Supplied entries Block Start

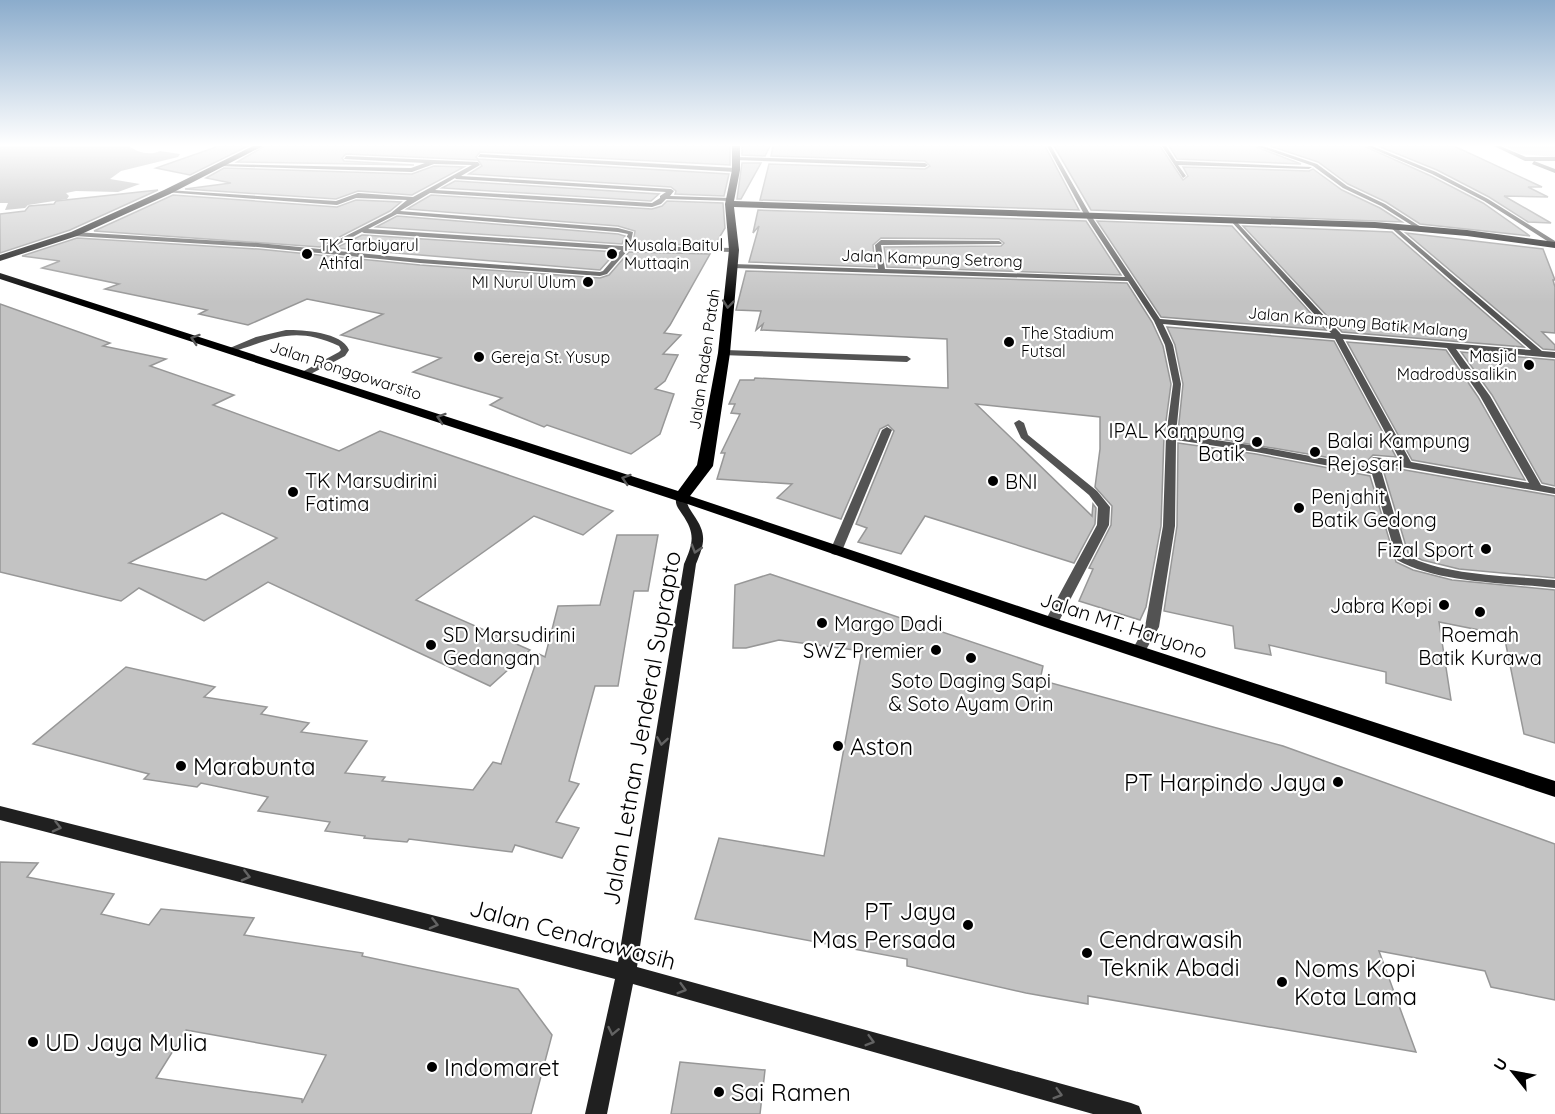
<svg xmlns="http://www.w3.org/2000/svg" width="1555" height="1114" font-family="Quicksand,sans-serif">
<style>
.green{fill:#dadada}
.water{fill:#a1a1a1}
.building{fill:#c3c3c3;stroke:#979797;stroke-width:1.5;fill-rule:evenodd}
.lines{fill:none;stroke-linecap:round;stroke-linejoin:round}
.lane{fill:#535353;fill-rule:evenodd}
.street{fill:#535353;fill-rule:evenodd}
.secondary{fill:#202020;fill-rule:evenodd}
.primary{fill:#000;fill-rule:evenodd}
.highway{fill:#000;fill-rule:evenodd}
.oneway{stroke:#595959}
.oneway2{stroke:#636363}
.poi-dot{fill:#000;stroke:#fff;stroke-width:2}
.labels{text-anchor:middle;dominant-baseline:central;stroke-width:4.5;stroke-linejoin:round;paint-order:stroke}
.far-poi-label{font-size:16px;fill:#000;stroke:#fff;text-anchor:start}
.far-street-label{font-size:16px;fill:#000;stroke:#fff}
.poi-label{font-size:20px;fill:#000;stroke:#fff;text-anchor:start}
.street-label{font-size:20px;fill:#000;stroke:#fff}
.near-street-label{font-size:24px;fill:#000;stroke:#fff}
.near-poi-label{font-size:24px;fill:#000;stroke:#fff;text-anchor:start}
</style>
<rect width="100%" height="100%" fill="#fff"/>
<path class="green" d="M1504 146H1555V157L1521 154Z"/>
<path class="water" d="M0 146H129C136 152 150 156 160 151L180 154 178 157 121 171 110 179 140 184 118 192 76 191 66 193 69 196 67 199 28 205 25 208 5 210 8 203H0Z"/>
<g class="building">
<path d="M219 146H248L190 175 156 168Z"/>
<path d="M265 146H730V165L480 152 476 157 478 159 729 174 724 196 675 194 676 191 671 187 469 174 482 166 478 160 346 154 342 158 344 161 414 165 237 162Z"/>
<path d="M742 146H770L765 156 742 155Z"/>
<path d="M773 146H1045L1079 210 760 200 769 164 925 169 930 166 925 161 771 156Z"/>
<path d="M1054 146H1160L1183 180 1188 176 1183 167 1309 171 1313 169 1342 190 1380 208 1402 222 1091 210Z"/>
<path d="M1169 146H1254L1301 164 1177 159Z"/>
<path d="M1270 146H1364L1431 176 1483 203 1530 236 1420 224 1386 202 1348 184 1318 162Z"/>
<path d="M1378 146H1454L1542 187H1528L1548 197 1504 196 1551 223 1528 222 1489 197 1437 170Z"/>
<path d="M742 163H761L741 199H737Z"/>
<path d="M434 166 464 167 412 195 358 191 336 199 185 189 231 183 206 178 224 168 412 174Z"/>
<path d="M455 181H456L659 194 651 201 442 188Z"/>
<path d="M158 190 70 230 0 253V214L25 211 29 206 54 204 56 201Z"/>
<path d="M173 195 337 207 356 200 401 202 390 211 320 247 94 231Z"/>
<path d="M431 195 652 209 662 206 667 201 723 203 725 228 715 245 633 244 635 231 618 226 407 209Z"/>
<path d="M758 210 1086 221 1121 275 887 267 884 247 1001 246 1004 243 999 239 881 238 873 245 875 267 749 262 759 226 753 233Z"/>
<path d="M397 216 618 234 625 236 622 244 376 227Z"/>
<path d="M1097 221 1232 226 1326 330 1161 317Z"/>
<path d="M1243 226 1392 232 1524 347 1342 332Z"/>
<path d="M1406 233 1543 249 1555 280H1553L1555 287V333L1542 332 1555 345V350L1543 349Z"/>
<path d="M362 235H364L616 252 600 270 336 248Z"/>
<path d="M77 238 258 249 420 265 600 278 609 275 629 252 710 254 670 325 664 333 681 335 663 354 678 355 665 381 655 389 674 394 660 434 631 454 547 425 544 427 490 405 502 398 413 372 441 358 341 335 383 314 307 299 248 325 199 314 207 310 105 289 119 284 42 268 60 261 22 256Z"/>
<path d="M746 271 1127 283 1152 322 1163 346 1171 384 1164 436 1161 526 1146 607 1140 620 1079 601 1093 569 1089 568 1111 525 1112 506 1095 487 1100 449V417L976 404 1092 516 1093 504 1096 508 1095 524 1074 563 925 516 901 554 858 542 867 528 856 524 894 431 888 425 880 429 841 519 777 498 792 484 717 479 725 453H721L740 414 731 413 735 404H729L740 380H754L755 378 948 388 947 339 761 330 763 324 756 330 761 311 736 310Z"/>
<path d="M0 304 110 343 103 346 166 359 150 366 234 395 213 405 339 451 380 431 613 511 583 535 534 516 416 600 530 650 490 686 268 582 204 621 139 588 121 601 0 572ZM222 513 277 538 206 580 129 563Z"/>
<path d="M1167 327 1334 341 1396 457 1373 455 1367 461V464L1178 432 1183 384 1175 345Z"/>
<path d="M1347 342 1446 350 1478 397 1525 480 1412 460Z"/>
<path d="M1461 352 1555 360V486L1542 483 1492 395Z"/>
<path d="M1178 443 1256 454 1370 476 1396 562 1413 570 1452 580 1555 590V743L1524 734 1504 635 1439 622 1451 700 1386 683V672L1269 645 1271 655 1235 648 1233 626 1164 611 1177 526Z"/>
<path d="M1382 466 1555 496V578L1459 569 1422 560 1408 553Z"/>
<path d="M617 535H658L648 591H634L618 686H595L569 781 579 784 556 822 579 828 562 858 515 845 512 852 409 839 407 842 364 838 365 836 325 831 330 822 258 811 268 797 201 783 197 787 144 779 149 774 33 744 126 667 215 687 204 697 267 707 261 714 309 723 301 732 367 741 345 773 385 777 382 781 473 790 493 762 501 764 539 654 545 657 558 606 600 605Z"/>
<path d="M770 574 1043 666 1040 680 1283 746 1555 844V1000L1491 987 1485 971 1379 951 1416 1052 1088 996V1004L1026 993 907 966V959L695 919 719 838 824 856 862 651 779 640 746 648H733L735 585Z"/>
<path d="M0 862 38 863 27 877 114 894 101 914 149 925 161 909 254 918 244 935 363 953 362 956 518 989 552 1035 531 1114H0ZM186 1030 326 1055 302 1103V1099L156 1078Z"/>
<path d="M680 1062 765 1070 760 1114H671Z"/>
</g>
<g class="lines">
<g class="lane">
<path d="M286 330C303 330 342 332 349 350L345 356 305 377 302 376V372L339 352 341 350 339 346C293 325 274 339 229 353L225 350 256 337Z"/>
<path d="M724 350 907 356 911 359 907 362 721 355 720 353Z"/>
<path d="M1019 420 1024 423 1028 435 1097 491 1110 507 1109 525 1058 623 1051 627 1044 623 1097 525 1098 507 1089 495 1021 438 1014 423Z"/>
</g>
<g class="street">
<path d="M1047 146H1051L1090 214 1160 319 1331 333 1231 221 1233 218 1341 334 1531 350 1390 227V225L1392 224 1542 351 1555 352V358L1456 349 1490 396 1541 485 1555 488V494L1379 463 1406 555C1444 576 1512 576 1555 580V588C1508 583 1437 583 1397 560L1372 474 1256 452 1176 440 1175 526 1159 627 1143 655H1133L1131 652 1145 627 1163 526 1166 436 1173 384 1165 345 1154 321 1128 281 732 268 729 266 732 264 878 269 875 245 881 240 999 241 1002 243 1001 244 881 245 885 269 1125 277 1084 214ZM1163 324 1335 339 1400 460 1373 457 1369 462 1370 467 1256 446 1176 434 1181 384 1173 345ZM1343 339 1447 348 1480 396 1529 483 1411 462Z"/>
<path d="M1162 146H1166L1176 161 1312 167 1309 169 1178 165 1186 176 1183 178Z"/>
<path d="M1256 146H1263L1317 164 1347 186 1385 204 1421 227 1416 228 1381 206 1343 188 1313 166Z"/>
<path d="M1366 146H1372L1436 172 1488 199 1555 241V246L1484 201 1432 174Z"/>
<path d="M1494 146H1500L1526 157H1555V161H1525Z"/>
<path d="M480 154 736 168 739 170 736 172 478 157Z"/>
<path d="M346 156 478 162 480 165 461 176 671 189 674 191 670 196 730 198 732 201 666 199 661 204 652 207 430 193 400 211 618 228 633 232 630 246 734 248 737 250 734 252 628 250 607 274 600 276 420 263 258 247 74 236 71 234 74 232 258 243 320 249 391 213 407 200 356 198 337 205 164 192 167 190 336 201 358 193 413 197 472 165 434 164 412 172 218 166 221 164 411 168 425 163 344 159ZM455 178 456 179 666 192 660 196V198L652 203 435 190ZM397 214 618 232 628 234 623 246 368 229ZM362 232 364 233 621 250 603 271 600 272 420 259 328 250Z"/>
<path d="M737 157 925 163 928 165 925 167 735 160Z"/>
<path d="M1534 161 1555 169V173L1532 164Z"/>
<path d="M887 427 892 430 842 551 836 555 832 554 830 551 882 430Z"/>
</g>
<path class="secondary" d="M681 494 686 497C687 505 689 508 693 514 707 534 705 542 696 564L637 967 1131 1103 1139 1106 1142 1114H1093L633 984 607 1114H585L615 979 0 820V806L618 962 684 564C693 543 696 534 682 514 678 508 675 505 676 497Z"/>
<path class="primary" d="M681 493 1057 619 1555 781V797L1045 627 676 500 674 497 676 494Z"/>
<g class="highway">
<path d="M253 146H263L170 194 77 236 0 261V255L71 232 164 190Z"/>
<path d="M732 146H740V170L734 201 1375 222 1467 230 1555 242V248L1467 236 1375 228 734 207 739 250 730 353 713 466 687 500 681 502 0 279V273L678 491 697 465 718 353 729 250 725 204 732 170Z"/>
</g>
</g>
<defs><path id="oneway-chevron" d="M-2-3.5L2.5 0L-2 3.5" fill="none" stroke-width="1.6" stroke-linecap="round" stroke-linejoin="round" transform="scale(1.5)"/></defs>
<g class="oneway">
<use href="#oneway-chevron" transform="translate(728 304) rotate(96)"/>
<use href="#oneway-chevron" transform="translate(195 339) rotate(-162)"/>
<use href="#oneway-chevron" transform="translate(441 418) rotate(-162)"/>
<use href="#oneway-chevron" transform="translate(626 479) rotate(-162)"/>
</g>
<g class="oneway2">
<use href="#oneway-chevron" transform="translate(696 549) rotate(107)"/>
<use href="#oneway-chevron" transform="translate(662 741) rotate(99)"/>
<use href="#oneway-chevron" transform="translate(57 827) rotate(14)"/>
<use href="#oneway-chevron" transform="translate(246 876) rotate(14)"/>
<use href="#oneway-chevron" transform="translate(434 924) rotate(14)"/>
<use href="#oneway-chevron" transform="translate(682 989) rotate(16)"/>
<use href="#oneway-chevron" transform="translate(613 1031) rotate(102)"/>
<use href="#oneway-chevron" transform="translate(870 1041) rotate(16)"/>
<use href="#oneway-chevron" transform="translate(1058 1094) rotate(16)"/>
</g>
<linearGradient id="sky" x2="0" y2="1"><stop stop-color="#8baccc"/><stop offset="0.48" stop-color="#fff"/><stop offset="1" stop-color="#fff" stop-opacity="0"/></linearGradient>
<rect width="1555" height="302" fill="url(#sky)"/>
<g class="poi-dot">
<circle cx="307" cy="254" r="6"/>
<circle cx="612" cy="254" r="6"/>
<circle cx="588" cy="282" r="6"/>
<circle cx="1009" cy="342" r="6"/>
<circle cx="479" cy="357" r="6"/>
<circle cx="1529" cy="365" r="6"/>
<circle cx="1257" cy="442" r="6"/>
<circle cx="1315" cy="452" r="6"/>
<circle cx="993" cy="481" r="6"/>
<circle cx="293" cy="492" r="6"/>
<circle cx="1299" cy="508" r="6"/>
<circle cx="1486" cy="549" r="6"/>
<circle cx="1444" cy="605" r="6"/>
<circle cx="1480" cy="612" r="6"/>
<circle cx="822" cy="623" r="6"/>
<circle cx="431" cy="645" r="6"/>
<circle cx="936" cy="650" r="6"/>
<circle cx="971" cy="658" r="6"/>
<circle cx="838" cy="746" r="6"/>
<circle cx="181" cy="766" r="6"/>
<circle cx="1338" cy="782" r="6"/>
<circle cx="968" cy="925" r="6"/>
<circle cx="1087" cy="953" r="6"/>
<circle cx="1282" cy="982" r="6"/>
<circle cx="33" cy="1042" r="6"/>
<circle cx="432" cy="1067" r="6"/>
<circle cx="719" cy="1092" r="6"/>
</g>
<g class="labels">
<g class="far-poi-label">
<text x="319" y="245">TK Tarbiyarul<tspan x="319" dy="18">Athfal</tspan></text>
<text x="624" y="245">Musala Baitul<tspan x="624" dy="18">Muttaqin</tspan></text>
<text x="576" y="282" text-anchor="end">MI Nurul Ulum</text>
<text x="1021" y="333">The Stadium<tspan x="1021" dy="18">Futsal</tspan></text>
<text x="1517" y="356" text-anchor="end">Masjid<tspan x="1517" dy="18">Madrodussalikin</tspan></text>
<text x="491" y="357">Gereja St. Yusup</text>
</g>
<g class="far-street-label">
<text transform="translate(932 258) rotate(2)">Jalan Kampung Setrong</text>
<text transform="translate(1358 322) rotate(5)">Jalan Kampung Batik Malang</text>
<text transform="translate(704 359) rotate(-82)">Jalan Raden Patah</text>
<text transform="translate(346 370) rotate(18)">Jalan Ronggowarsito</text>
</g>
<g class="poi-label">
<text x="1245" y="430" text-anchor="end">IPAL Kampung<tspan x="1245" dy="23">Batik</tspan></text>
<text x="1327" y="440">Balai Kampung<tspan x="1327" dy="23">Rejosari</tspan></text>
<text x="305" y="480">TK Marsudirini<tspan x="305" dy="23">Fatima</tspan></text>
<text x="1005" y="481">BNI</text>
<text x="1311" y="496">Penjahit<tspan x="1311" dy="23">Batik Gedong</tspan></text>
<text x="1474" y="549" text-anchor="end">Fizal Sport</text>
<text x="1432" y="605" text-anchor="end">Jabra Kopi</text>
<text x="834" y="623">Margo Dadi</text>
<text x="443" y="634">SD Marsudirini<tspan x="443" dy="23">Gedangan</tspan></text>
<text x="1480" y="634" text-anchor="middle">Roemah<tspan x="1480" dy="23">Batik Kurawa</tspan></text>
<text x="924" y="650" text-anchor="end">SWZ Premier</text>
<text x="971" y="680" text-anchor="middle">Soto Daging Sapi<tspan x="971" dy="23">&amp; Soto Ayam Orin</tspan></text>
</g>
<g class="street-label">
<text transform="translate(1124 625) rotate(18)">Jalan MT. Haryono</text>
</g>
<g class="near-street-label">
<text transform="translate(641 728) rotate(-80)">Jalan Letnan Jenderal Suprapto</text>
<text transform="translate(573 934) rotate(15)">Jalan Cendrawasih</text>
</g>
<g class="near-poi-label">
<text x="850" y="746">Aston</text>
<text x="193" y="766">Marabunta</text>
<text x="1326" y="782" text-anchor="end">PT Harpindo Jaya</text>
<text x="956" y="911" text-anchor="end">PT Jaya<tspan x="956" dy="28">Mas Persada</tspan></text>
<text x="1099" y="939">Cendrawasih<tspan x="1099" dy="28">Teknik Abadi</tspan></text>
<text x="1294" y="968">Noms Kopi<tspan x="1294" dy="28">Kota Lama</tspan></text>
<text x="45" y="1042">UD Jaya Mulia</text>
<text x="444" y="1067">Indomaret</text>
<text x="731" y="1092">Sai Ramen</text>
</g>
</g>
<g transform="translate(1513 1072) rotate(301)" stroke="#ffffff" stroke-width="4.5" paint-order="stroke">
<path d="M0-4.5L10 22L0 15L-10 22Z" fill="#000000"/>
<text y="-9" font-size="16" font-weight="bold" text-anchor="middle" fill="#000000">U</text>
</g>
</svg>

Supplied entries Block End

• **What you will do**
Which lines in the entries above contain "rule"? Pull each of them out.

• **Task answer**
.building{fill:#c3c3c3;stroke:#979797;stroke-width:1.5;fill-rule:evenodd}
.lane{fill:#535353;fill-rule:evenodd}
.street{fill:#535353;fill-rule:evenodd}
.secondary{fill:#202020;fill-rule:evenodd}
.primary{fill:#000;fill-rule:evenodd}
.highway{fill:#000;fill-rule:evenodd}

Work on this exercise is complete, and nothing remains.